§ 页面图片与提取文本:
· · · · · · ·
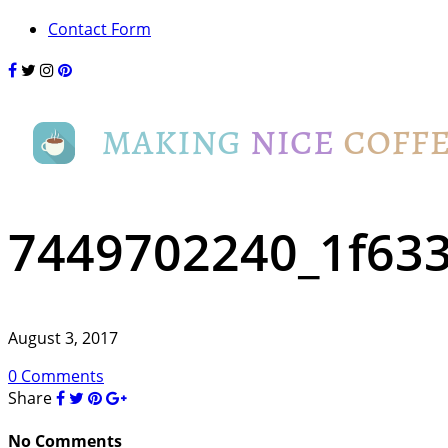
Contact Form
7449702240_1f63
August 3, 2017
0 Comments
Share
No Comments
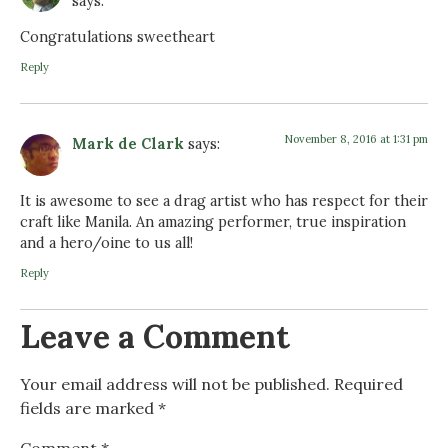
says:
Congratulations sweetheart
Reply
November 8, 2016 at 1:31 pm
Mark de Clark
says:
It is awesome to see a drag artist who has respect for their
craft like Manila. An amazing performer, true inspiration
and a hero/oine to us all!
Reply
Leave a Comment
Your email address will not be published.
Required
fields are marked
*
· · · · · · ·
§ 任务说明:
逐字抄写上方全部各行的文本，答案中略去图片。

§ 参考答案:
Contact Form
7449702240_1f63
August 3, 2017
0 Comments
Share
No Comments
says:
Congratulations sweetheart
Reply
November 8, 2016 at 1:31 pm
Mark de Clark
says:
It is awesome to see a drag artist who has respect for their
craft like Manila. An amazing performer, true inspiration
and a hero/oine to us all!
Reply
Leave a Comment
Your email address will not be published.
Required
fields are marked
*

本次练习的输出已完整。